■ Instruction: Copy the listing below, changing each "詳細" to "Details" and keeping everything else the same. Leave the pictures out.

■ Dataset extract:

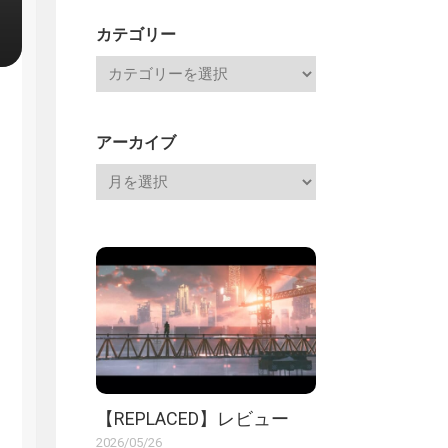
記
カテゴリー
アーカイブ
【REPLACED】レビュー
2026/05/26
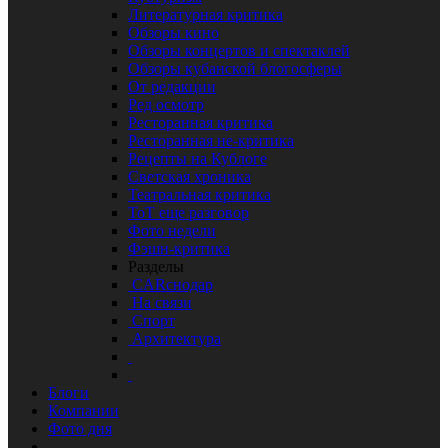
Литературная критика
Обзоры кино
Обзоры концертов и спектаклей
Обзоры кубанской блогосферы
От редакции
Ред осмотр
Ресторанная критика
Ресторанная не-критика
Рецепты на Кублоге
Светская хроника
Театральная критика
ТоТ еще разговор
Фото недели
Фэшн-критика
Разделы
CARснодар
На связи
Спорт
Архитектура
Блоги
Компании
Фото дня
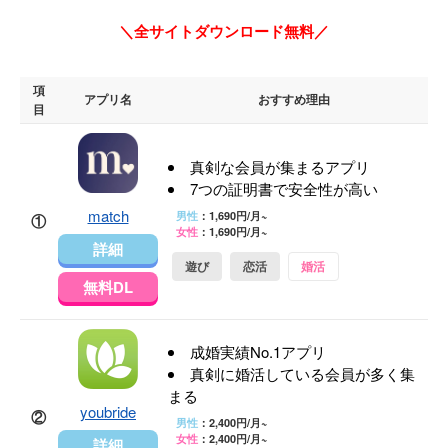
＼全サイトダウンロード無料／
項
アプリ名
おすすめ理由
目
真剣な会員が集まるアプリ
7つの証明書で安全性が高い
match
男性
：1,690円/月~
①
女性
：1,690円/月~
詳細
遊び
恋活
婚活
無料DL
成婚実績No.1アプリ
真剣に婚活している会員が多く集
まる
youbride
②
男性
：2,400円/月~
女性
：2,400円/月~
詳細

■ Reply to the task:
記
カテゴリー
アーカイブ
【REPLACED】レビュー
2026/05/26
Литературная критика
Обзоры кино
Обзоры концертов и спектаклей
Обзоры кубанской блогосферы
От редакции
Ред осмотр
Ресторанная критика
Ресторанная не-критика
Рецепты на Кублоге
Светская хроника
Театральная критика
ТоТ еще разговор
Фото недели
Фэшн-критика
Разделы
CARснодар
На связи
Спорт
Архитектура
Блоги
Компании
Фото дня
＼全サイトダウンロード無料／
項
アプリ名
おすすめ理由
目
真剣な会員が集まるアプリ
7つの証明書で安全性が高い
match
男性
：1,690円/月~
①
女性
：1,690円/月~
Details
遊び
恋活
婚活
無料DL
成婚実績No.1アプリ
真剣に婚活している会員が多く集
まる
youbride
②
男性
：2,400円/月~
女性
：2,400円/月~
Details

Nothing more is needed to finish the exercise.